Although the way in which great European sinologists and philologists generalized about the inevitability of the sinicization of China's alien conquerors may appear a bit simplistic today, there can be no gainsaying their general assessment of the basic strength of Chinese civilization, in terms of level of achievement and richness of content, vis-a-vis others in the Eastern and Northeastern Asian world in historic times. Cumulative international research on China during the past century seems to have, by and large, affirmed rather than refuted their assessment. A fair and objective reassessment is found in the general editors' preface to The Cambridge History of China (1978):

The history of Chinese civilization is more extensive and complex than that of any single Western nation, and only slightly less ramified than the European civilization as a whole.

The old sinologists' view sounds trite, but truths and near-truths often sound trite.

In addition, critique of NQH scholarship by domestic commentators is often rooted in an association with the propaganda efforts undertaken by the Japanese Empire in the early 20th century. Imperial Japanese propaganda often emphasized a distinction between "China proper" and "Manchuria", a term that only became widespread in English after its adaptation from Japanese-language publications. This propaganda effort was instrumental in the prelude to the Japanese invasion of Manchuria and subsequent establishment of the puppet state of Manchukuo in northeastern China. While the strongest resistance to the phenomenon has come from within China and Taiwan, many domestic scholars, such as Ding Yizhuang, are sceptical of the rejection of NQH, and many defend or consider themselves party to the movement and its scholarship. The History of Qing project has thus involved scholars with diverse positions regarding the questions posed by NQH. Wu Guo notes the role NQH has played in the project's "attention [paid] to the multi-ethnic character of the Qing as a conquest dynasty, its territorial expansion, as well as the importance of the Manchu-language sources."

===Halting===
However, due to the PRC government having variously portrayed first the ROC, and subsequently itself as successor states to the Qing, the PRC has paid considerable attention to controlling the perception of Qing history. In its latter years, amid a shifting political climate officials began to grow more concerned with the output of the project. In 2019, People's Daily, the official newspaper of the Central Committee of the Chinese Communist Party, ran an opinion piece by Zhou Qun, the executive deputy editor of the academic journal "Historical Research", entitled "Firmly grasp the right to speak in Qing history research", which emphasized the great importance of the history of the Qing dynasty for contemporary China, but intoned that recent scholarly publications regarding the Qing were "far from meeting the needs of the party and the people". In 2020, the journal "Historical Review" was established, which has been characterized as emphasizing historical perspectives conducive to the Chinese government position.

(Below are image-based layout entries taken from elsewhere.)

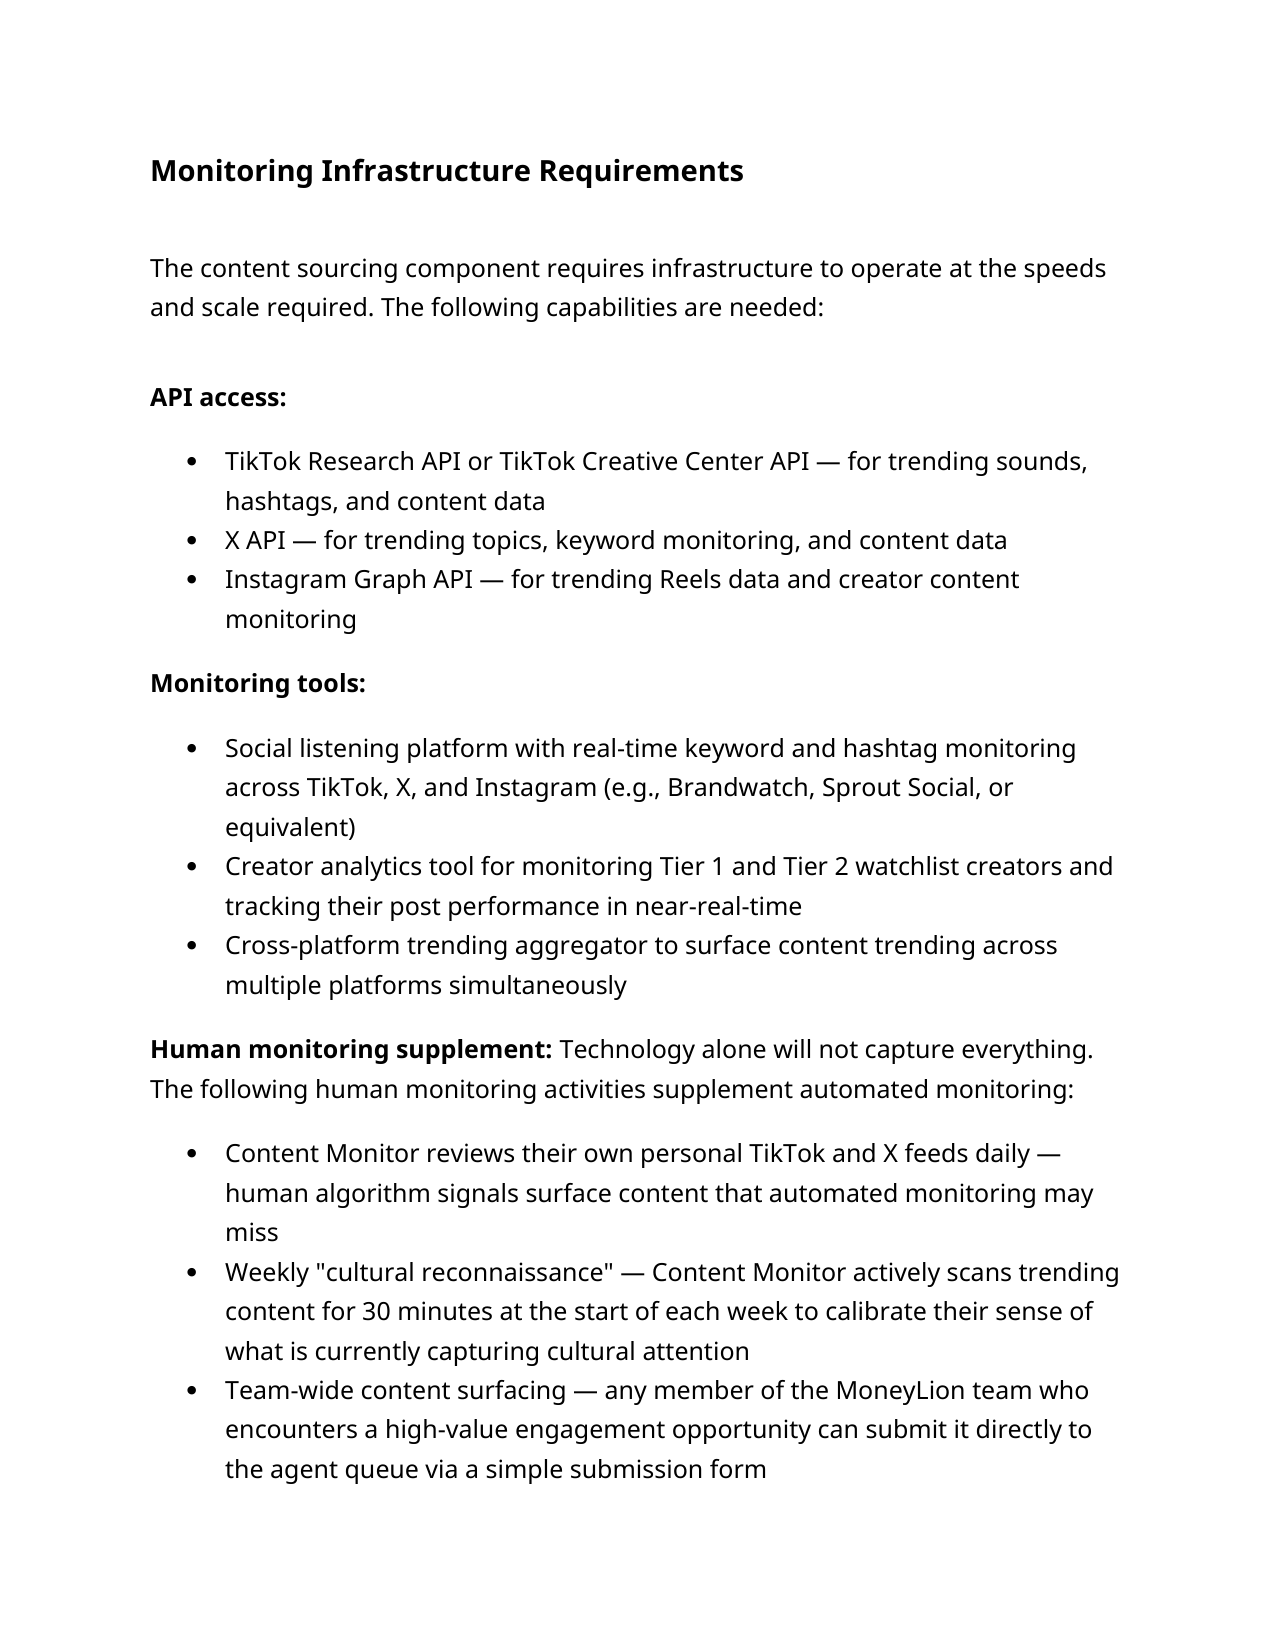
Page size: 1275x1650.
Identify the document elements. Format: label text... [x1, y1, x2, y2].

list Cross-platform trending aggregator to surface content trending across multiple platforms simultaneously [187, 928, 1125, 1001]
list Social listening platform with real-time keyword and hashtag monitoring across TikTok, X, and Instagram (e.g., Brandwatch, Sprout Social, or equivalent) [187, 731, 1125, 843]
list Weekly "cultural reconnaissance" — Content Monitor actively scans trending content for 30 minutes at the start of each week to calibrate their sense of what is currently capturing cultural attention [187, 1254, 1125, 1367]
list Instagram Graph API — for trending Reels data and creator content monitoring [187, 562, 1125, 636]
list Team-wide content surfacing — any member of the MoneyLion team who encounters a high-value engagement opportunity can submit it directly to the agent queue via a simple submission form [187, 1373, 1125, 1486]
list TikTok Research API or TikTok Creative Center API — for trending sounds, hashtags, and content data [187, 444, 1125, 517]
list X API — for trending topics, keyword monitoring, and content data [187, 523, 1125, 557]
text Human monitoring supplement: Technology alone will not capture everything. The following human monitoring activities supplement automated monitoring: [150, 1032, 1125, 1105]
text API access: [150, 379, 1125, 413]
list Creator analytics tool for monitoring Tier 1 and Tier 2 watchlist creators and tracking their post performance in near-real-time [187, 849, 1125, 922]
subtitle Monitoring Infrastructure Requirements [150, 150, 1125, 190]
list Content Monitor reviews their own personal TikTok and X feeds daily — human algorithm signals surface content that automated monitoring may miss [187, 1136, 1125, 1249]
text The content sourcing component requires infrastructure to operate at the speeds and scale required. The following capabilities are needed: [150, 250, 1125, 324]
text Monitoring tools: [150, 666, 1125, 700]
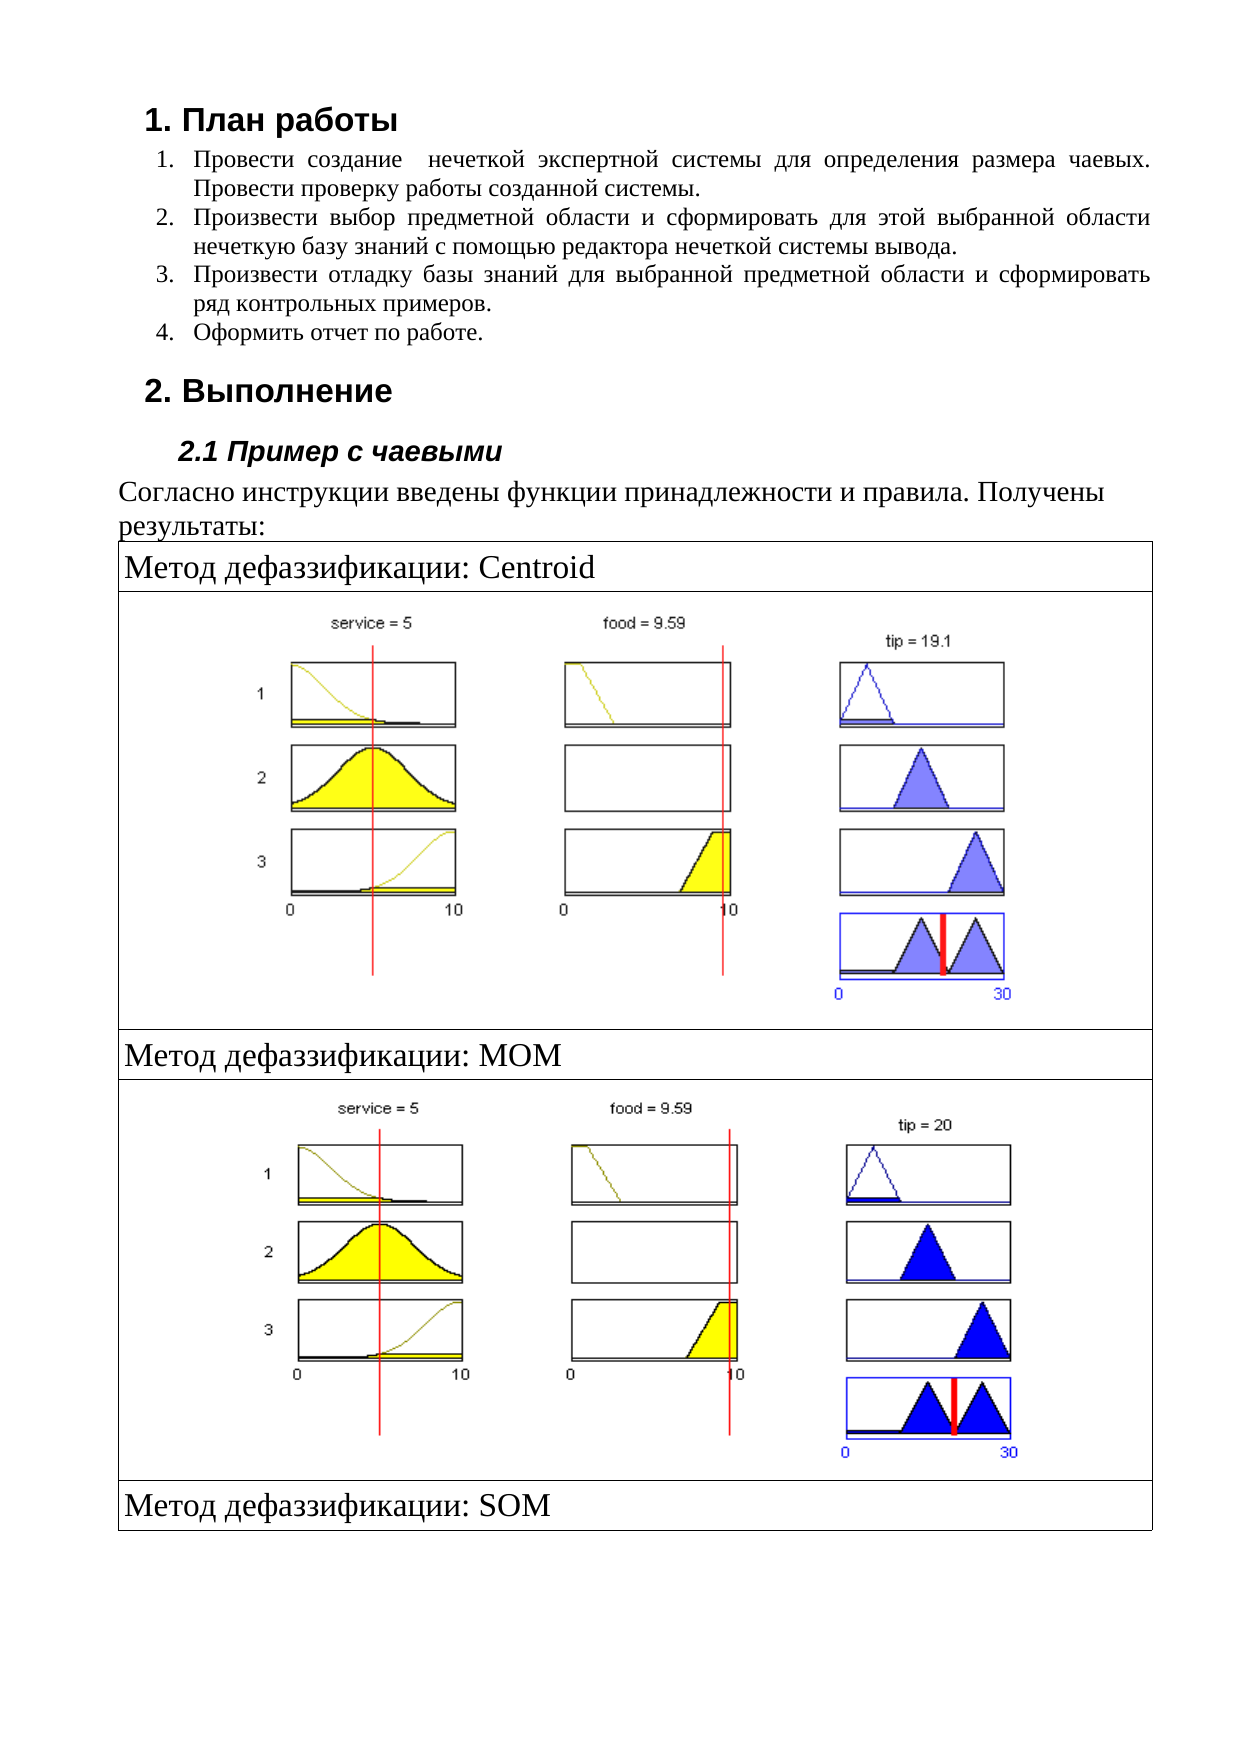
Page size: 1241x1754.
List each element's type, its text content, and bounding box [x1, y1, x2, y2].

In November 2023, Taisu Zhang, a professor at Yale Law School specializing in legal history, stated that he had learned the manuscript ultimately failed to pass political review due to being "too influenced by" what has been termed "foreign New Qing History". Zhang considered the association made between the project as a whole and NQH as being unwarranted, because many scholars working on the project were vocal opponents of the movement.

After having chaired the project since 2002, Dai Yi died in January 2024. Following the 2023 review failure, the Chinese Communist Party (CCP) has requested historians make changes to the tome to better align with Xi Jinping's vision for the future. According to Mark Elliot, a prominent historian of the NQH school, "though the project was always going to be scholarship in service to politics, the scholarship still came first. Now politics comes first and the chapters they have are useless to them."